Since 2009, the Bill and Melinda Gates Foundation has awarded $355 million to Rotary International in the global effort to eradicate polio, issuing the challenge that Rotarians worldwide would raise $200 million by June 2012. That goal has been reached, and Clarkston Rotarians celebrated on Monday with a cake and a talk from District polio co-chair Virginia Barrons. The fight is not over. Polio is still endemic in four countries; India, Pakistan, Nigeria and Afghanistan, although India just completed its first year without a new case reported. We can’t quit until the job is done and no new cases have been reported in the world for three years.
We have completed this round of funding, but the fight goes on and fundraising must continue.
As long as polio threatens even one child anywhere in the world, children everywhere, including the United States, remain at risk. The stakes are that high.

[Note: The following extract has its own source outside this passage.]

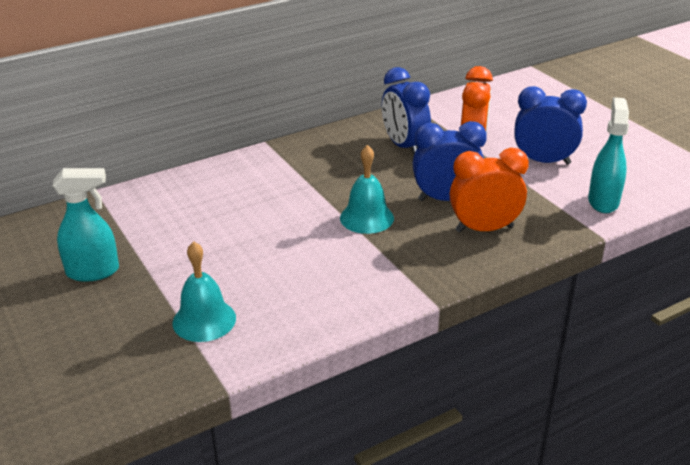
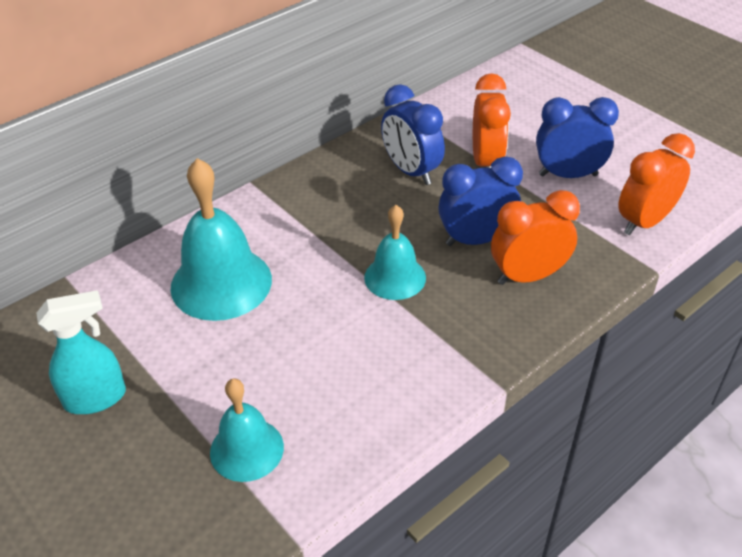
camera: 10 degrees left, 10 degrees up
turquoise spray bottle [588,97,629,213] -> orange clock [618,133,695,235]
none -> turquoise bell [170,158,272,321]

It may have been 40 degrees, windy and snowing, but it didn't stop Clarkston Rotary members and Cub Scout pack 499 scouts and parents from cleaning up Depot Park. Dave Boersma, Cub Scout den leader and Clarkston Rotarian, arranged for the collaboration, and due to the combined efforts, the park looks great and can be enjoyed now that spring finally arrived!
Rotary International is a volunteer organization of business and professional leaders who provide humanitarian service, and help to build goodwill and peace in the world. There are approximately 1.2 million Rotary club members belonging to 33,000 Rotary clubs in more than 200 countries and geographical areas.
Founded in Chicago in 1905, Rotary celebrated 100 years of service in 2005. The Rotary Foundation has awarded more than US$2.1 billion in grants, which are administered at the local level by Rotary clubs.
What is the purpose of Rotary?
Rotary clubs exist to improve communities through a range of humanitarian, intercultural and educational activities. Clubs advance international understanding by partnering with clubs in other countries. Rotary also encourages high ethical standards in all vocations.